Ever since reports started coming out that there was massive click fraud taking place on Google's AdSense platform, I remember thinking that it was the end for Google. After all, virtually all of Google's revenues come in the form of what are essentially commissions for getting people to look at other companies' advertisements. And given how easy it is to build a simple web bot to randomly click through those ads, I had a hard time understanding how those clickstreams weren't getting polluted enough with massive amounts of phony clicks that the companies bank rolling Google's financial future wouldn't be up in arms and all but drop Google in the water. I have since come to the realization that Google must have some very smart folks, probably dozens of PhDs, working on combatting click fraud using intelligent statistical algorithms and luckily have thus far have been able to stem the tide by deducting the majority of any revenues coming from fraudulent clickthroughs as chargebacks. But still no algorithm will ever be 100% fool proof against click fraud, not even close.
I mean let's think for a moment about what kinds of things you have at your disposal to combat click fraud if you're Google. You can look at where the ip addresses are coming from and thus set up detectors to monitor any clickstreams above a certain threshold all coming from the same ip. You can look at who the referrer is, the page that was visited before clicking on the ad, and assume any clickthroughs that didn't have accompanying referrers are fraudulent. You can look at historical trendlines and detect any highly bursty clickstreams whose volumes are extreme and assume that some of those ips are probably fraudelent and should be further investigated. Probably the best way to do it and the way I would imagine Google is doing it collect a large historical dataset of traffic signatures for ips that are known to be real humans as well as those that are known to be fraudulent, and build a machine learning model that will automatically classify ips as being either fraud or not fraud.
But even if you use advanced machine learning algorithms, it will always be a game of cat and mouse since 1) machine learning algorithms are trained on historical data and thus can only detect patterns it has already seen and 2) if fraud signatures are indistinguishable from non-fraud isgnatures then they can't be detected. So all a fraudster has to do is figure out what the signature for a non-fraud ip looks like, e.g. no more than one click per ip of a given ad and no more than twenty ads clicked on per ip per day, and he can always stay under the radar. See this article for an example of what I'm talking about.
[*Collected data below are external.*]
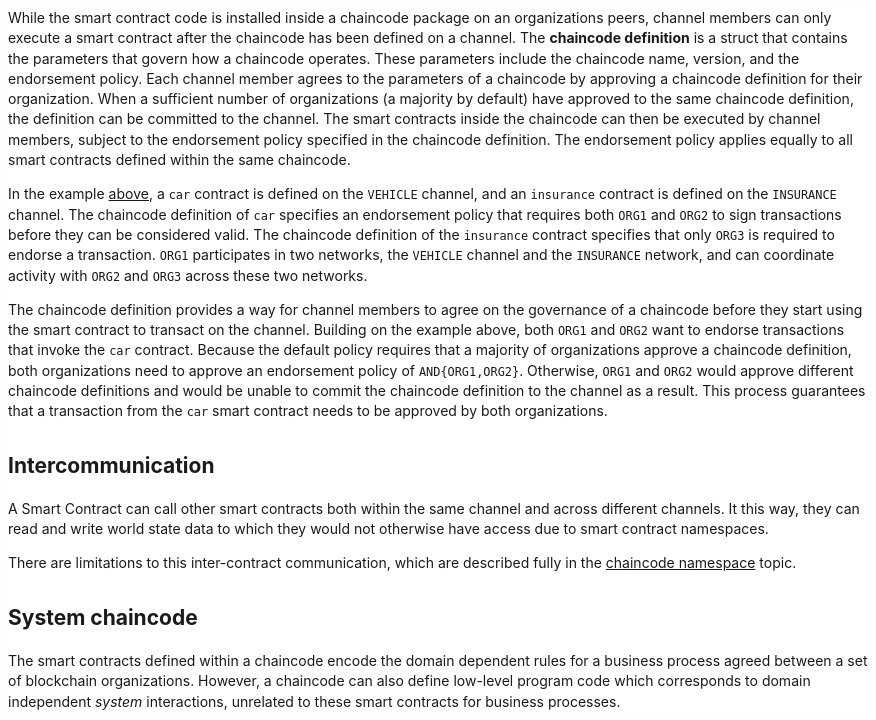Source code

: While the smart contract code is installed inside a chaincode package on an
organizations peers, channel members can only execute a smart contract after
the chaincode has been defined on a channel. The **chaincode definition** is a
struct that contains the parameters that govern how a chaincode operates. These
parameters include the chaincode name, version, and the endorsement policy.
Each channel member agrees to the parameters of a chaincode by approving a
chaincode definition for their organization. When a sufficient number of
organizations (a majority by default) have approved to the same chaincode
definition, the definition can be committed to the channel. The smart contracts
inside the chaincode can then be executed by channel members, subject to the
endorsement policy specified in the chaincode definition. The endorsement policy
applies equally to all smart contracts defined within the same chaincode.

In the example [above](#channels), a `car` contract is defined on the `VEHICLE`
channel, and an `insurance` contract is defined on the `INSURANCE` channel.
The chaincode definition of `car` specifies an endorsement policy that requires
both `ORG1` and `ORG2` to sign transactions before they can be considered valid.
The chaincode definition of the `insurance` contract specifies that only `ORG3`
is required to endorse a transaction. `ORG1` participates in two networks, the
`VEHICLE` channel and the `INSURANCE` network, and can coordinate activity with
`ORG2` and `ORG3` across these two networks.

The chaincode definition provides a way for channel members to agree on the
governance of a chaincode before they start using the smart contract to
transact on the channel. Building on the example above, both `ORG1` and `ORG2`
want to endorse transactions that invoke the `car` contract. Because the default
policy requires that a majority of organizations approve a chaincode definition,
both organizations need to approve an endorsement policy of `AND{ORG1,ORG2}`.
Otherwise, `ORG1` and `ORG2` would approve different chaincode definitions and
would be unable to commit the chaincode definition to the channel as a result.
This process guarantees that a transaction from the `car` smart contract needs
to be approved by both organizations.

## Intercommunication

A Smart Contract can call other smart contracts both within the same
channel and across different channels. It this way, they can read and write
world state data to which they would not otherwise have access due to smart
contract namespaces.

There are limitations to this inter-contract communication, which are described
fully in the [chaincode namespace](../developapps/chaincodenamespace.html#cross-chaincode-access) topic.

## System chaincode

The smart contracts defined within a chaincode encode the domain dependent rules
for a business process agreed between a set of blockchain organizations.
However, a chaincode can also define low-level program code which corresponds to
domain independent *system* interactions, unrelated to these smart contracts
for business processes.

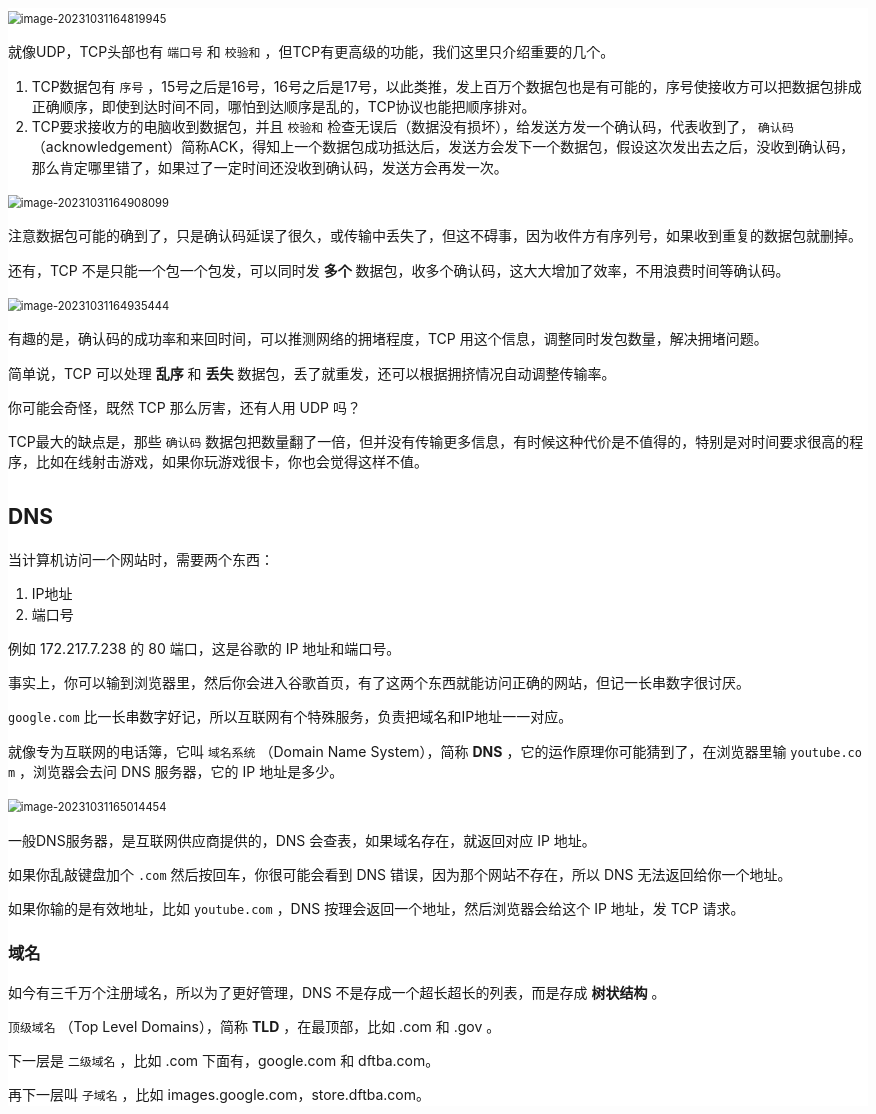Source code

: <img src="http://niu.ochiamalu.xyz/image-20231031164819945.png" alt="image-20231031164819945" style="zoom:80%;margin:0 auto" />

就像UDP，TCP头部也有 `端口号` 和 `校验和` ，但TCP有更高级的功能，我们这里只介绍重要的几个。

1. TCP数据包有 `序号` ，15号之后是16号，16号之后是17号，以此类推，发上百万个数据包也是有可能的，序号使接收方可以把数据包排成正确顺序，即使到达时间不同，哪怕到达顺序是乱的，TCP协议也能把顺序排对。
2. TCP要求接收方的电脑收到数据包，并且 `校验和` 检查无误后（数据没有损坏），给发送方发一个确认码，代表收到了， `确认码`
   （acknowledgement）简称ACK，得知上一个数据包成功抵达后，发送方会发下一个数据包，假设这次发出去之后，没收到确认码，那么肯定哪里错了，如果过了一定时间还没收到确认码，发送方会再发一次。

<img src="http://niu.ochiamalu.xyz/image-20231031164908099.png" alt="image-20231031164908099" style="zoom:80%;margin:0 auto" />

注意数据包可能的确到了，只是确认码延误了很久，或传输中丢失了，但这不碍事，因为收件方有序列号，如果收到重复的数据包就删掉。

还有，TCP 不是只能一个包一个包发，可以同时发 **多个** 数据包，收多个确认码，这大大增加了效率，不用浪费时间等确认码。

<img src="http://niu.ochiamalu.xyz/image-20231031164935444.png" alt="image-20231031164935444" style="zoom:80%;margin:0 auto" />

有趣的是，确认码的成功率和来回时间，可以推测网络的拥堵程度，TCP 用这个信息，调整同时发包数量，解决拥堵问题。

简单说，TCP 可以处理 **乱序** 和 **丢失** 数据包，丢了就重发，还可以根据拥挤情况自动调整传输率。

你可能会奇怪，既然 TCP 那么厉害，还有人用 UDP 吗？

TCP最大的缺点是，那些 `确认码` 数据包把数量翻了一倍，但并没有传输更多信息，有时候这种代价是不值得的，特别是对时间要求很高的程序，比如在线射击游戏，如果你玩游戏很卡，你也会觉得这样不值。

## DNS

当计算机访问一个网站时，需要两个东西：

1. IP地址
2. 端口号

例如 172.217.7.238 的 80 端口，这是谷歌的 IP 地址和端口号。

事实上，你可以输到浏览器里，然后你会进入谷歌首页，有了这两个东西就能访问正确的网站，但记一长串数字很讨厌。

`google.com` 比一长串数字好记，所以互联网有个特殊服务，负责把域名和IP地址一一对应。

就像专为互联网的电话簿，它叫 `域名系统` （Domain Name System），简称 **DNS**
，它的运作原理你可能猜到了，在浏览器里输 `youtube.com` ，浏览器会去问 DNS 服务器，它的 IP 地址是多少。

<img src="http://niu.ochiamalu.xyz/image-20231031165014454.png" alt="image-20231031165014454" style="zoom:80%;margin:0 auto" />

一般DNS服务器，是互联网供应商提供的，DNS 会查表，如果域名存在，就返回对应 IP 地址。

如果你乱敲键盘加个 `.com` 然后按回车，你很可能会看到 DNS 错误，因为那个网站不存在，所以 DNS 无法返回给你一个地址。

如果你输的是有效地址，比如 `youtube.com` ，DNS 按理会返回一个地址，然后浏览器会给这个 IP 地址，发 TCP 请求。

### 域名

如今有三千万个注册域名，所以为了更好管理，DNS 不是存成一个超长超长的列表，而是存成 **树状结构** 。

`顶级域名` （Top Level Domains），简称 **TLD** ，在最顶部，比如 .com 和 .gov 。

下一层是 `二级域名` ，比如 .com 下面有，google.com 和 dftba.com。

再下一层叫 `子域名` ，比如 images.google.com，store.dftba.com。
Now one might think the hardest part for an individual fraudster may be collecting enough ip addresses so that each one can stay below Google's radar yet the fraudster could use them collectively to perpetrate massive amounts of fraud. But this is simply not the case. Talking about the why IP banning is ineffective for stopping spam, Adam Kalsey writes:
... IP addresses are
very easy to get or fake for spammers who care about such things. There
are hundreds of thousands of open proxies that will let anyone direct
Web traffic through them. When I’m using an open proxy, my IP address is effectively masked. And I can use simple software to switch to a different open proxy (and thus a different IP address) every few minutes. So my spamming activity isn’t tied to a specific IP address.
Hypothetically speaking, if the problem of open proxies were to
disappear overnight, there are two other mechanisms that provide a
limitless set of IP addresses to spammers: dialup and spoofing.
Which all leads me to believe one day a rogue trader and a rogue programmer (might even be the same person) might conspire to carry out what I call "the great Google heist." The idea is simple. Slowly accumulate millions of dollars worth of of out-of-the-money puts on Google under different false pseudo-names with long enough expiration dates for the earlier trades so that they don't expire too soon. Simultaneously pollute Google's ad clickstream so heavily, while staying below Google's fraud detectors, that Google's ad revenues rise far above what they were before the heist. Then wait. First for Google's corporate clients to start complaining and eventually drop Google in the water for the ridiculous amounts of money they are being asked to pay. Then wait for the news media to develop such a frenzy around the issue that many of Google's shareholders feel the panic to such an extent that they begin to sell their shares. Once the whole situation hits a blazing crescendo, start selling all of those puts.
While it is relatively unlikely that such a scenario will ever be carried out as I have envisioned it, given the likelihood of getting caught, the fact that such a scenario can even be envisioned has always made me scared of ever buying any Google stock. While so far it's all been to my detriment, I still contend that Google, so long its has no alternative sources of revenue, and even if had a P/E ratio closer to 30 instead of above 100, will always be an extremely risky investment.